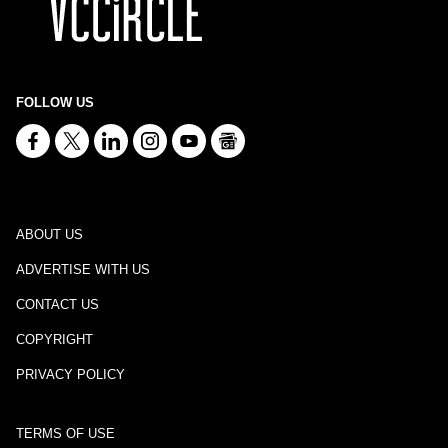
FOLLOW US
ABOUT US
ADVERTISE WITH US
CONTACT US
COPYRIGHT
PRIVACY POLICY
TERMS OF USE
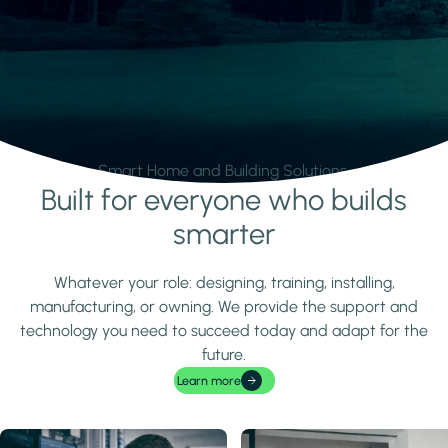
Smart Home and Building Solutions.
Built for everyone who builds
Learn more
smarter
Whatever your role: designing, training, installing,
manufacturing, or owning. We provide the support and
technology you need to succeed today and adapt for the
future.
Learn more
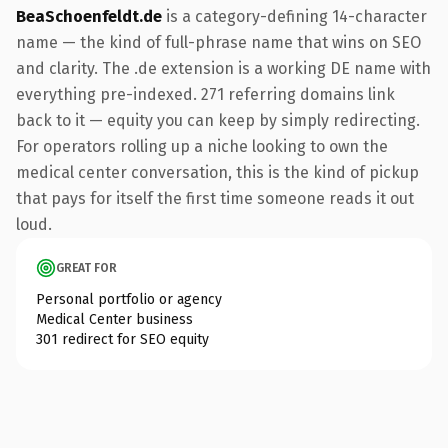
BeaSchoenfeldt.de
is a category-defining 14-character
name — the kind of full-phrase name that wins on SEO
and clarity. The .de extension is a working DE name with
everything pre-indexed. 271 referring domains link
back to it — equity you can keep by simply redirecting.
For operators rolling up a niche looking to own the
medical center conversation, this is the kind of pickup
that pays for itself the first time someone reads it out
loud.
GREAT FOR
Personal portfolio or agency
Medical Center business
301 redirect for SEO equity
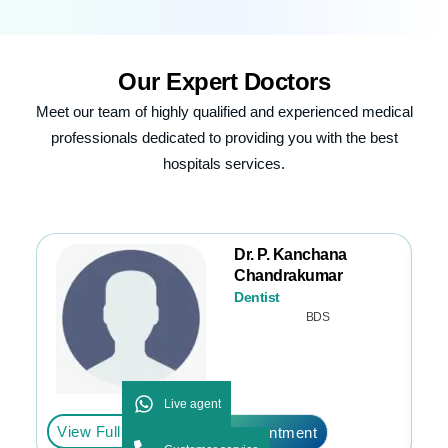
Our
Expert Doctors
Meet our team of highly qualified and experienced medical
professionals dedicated to providing you with the best
hospitals services.
Dr. P. Kanchana
Chandrakumar
Dentist
BDS
Live agent
View Full Profile
Vi
Book Appointment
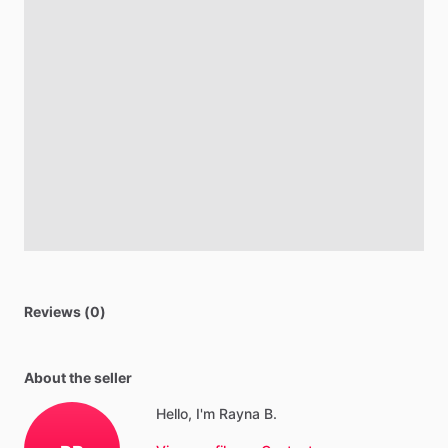
Reviews (0)
About the seller
Hello, I'm Rayna B.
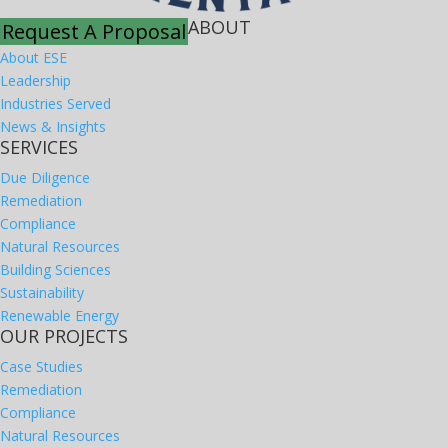
ABOUT
Request A Proposal
About ESE
Leadership
Industries Served
News & Insights
SERVICES
Due Diligence
Remediation
Compliance
Natural Resources
Building Sciences
Sustainability
Renewable Energy
OUR PROJECTS
Case Studies
Remediation
Compliance
Natural Resources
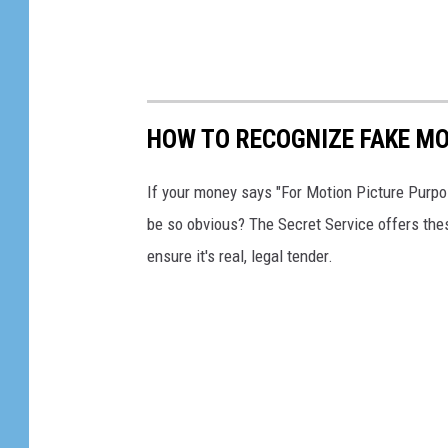
HOW TO RECOGNIZE FAKE M
If your money says "For Motion Picture Purpos
be so obvious? The Secret Service offers these
ensure it's real, legal tender.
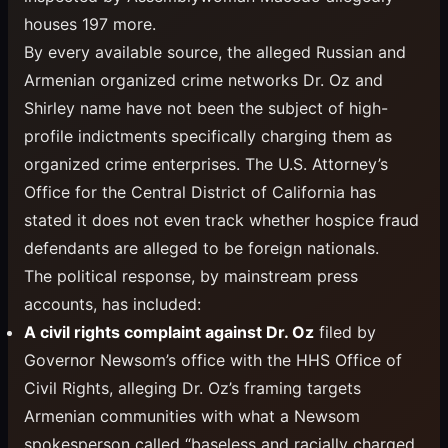
houses 197 more.
By every available source, the alleged Russian and
Armenian organized crime networks Dr. Oz and
Shirley name have not been the subject of high-
profile indictments specifically charging them as
organized crime enterprises. The U.S. Attorney’s
Office for the Central District of California has
stated it does not even track whether hospice fraud
defendants are alleged to be foreign nationals.
The political response, by mainstream press
accounts, has included:
A civil rights complaint against Dr. Oz
filed by
Governor Newsom’s office with the HHS Office of
Civil Rights, alleging Dr. Oz’s framing targets
Armenian communities with what a Newsom
spokesperson called “baseless and racially charged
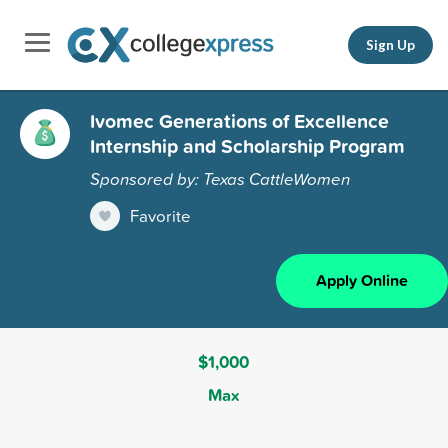
Sign Up
Ivomec Generations of Excellence
Internship and Scholarship Program
Sponsored by: Texas CattleWomen
Favorite
Apply Online
$1,000
Max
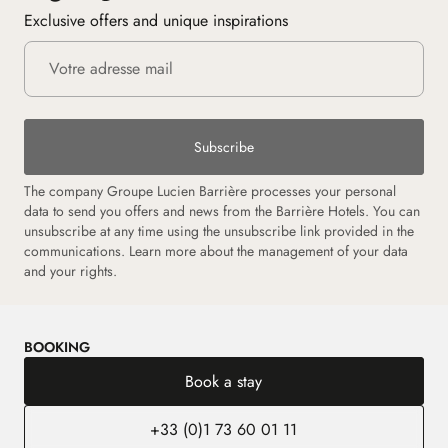
Exclusive offers and unique inspirations
Subscribe
The company Groupe Lucien Barrière processes your personal
data to send you offers and news from the Barrière Hotels. You can
unsubscribe at any time using the unsubscribe link provided in the
communications. Learn more about the management of your data
and your rights.
BOOKING
Book a stay
+33 (0)1 73 60 01 11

::::

* [Your instructions] Give back all the records as they stand, but with no pictures in the copy.

* [Task result]
FOLLOW US
ABOUT US
ADVERTISE WITH US
CONTACT US
COPYRIGHT
PRIVACY POLICY
TERMS OF USE
Smart Home and Building Solutions.
Built for everyone who builds
Learn more
smarter
Whatever your role: designing, training, installing,
manufacturing, or owning. We provide the support and
technology you need to succeed today and adapt for the
future.
Learn more
BeaSchoenfeldt.de
is a category-defining 14-character
name — the kind of full-phrase name that wins on SEO
and clarity. The .de extension is a working DE name with
everything pre-indexed. 271 referring domains link
back to it — equity you can keep by simply redirecting.
For operators rolling up a niche looking to own the
medical center conversation, this is the kind of pickup
that pays for itself the first time someone reads it out
loud.
GREAT FOR
Personal portfolio or agency
Medical Center business
301 redirect for SEO equity
Our
Expert Doctors
Meet our team of highly qualified and experienced medical
professionals dedicated to providing you with the best
hospitals services.
Dr. P. Kanchana
Chandrakumar
Dentist
BDS
Live agent
View Full Profile
Vi
Book Appointment
Reviews (0)
About the seller
Hello, I'm Rayna B.
ABOUT
Request A Proposal
About ESE
Leadership
Industries Served
News & Insights
SERVICES
Due Diligence
Remediation
Compliance
Natural Resources
Building Sciences
Sustainability
Renewable Energy
OUR PROJECTS
Case Studies
Remediation
Compliance
Natural Resources
HOW TO RECOGNIZE FAKE M
If your money says "For Motion Picture Purpos
be so obvious? The Secret Service offers these
ensure it's real, legal tender.
houses 197 more.
By every available source, the alleged Russian and
Armenian organized crime networks Dr. Oz and
Shirley name have not been the subject of high-
profile indictments specifically charging them as
organized crime enterprises. The U.S. Attorney’s
Office for the Central District of California has
stated it does not even track whether hospice fraud
defendants are alleged to be foreign nationals.
The political response, by mainstream press
accounts, has included:
A civil rights complaint against Dr. Oz
filed by
Governor Newsom’s office with the HHS Office of
Civil Rights, alleging Dr. Oz’s framing targets
Armenian communities with what a Newsom
spokesperson called “baseless and racially charged
Sign Up
Ivomec Generations of Excellence
Internship and Scholarship Program
Sponsored by: Texas CattleWomen
Favorite
Apply Online
$1,000
Max
Exclusive offers and unique inspirations
Subscribe
The company Groupe Lucien Barrière processes your personal
data to send you offers and news from the Barrière Hotels. You can
unsubscribe at any time using the unsubscribe link provided in the
communications. Learn more about the management of your data
and your rights.
BOOKING
Book a stay
+33 (0)1 73 60 01 11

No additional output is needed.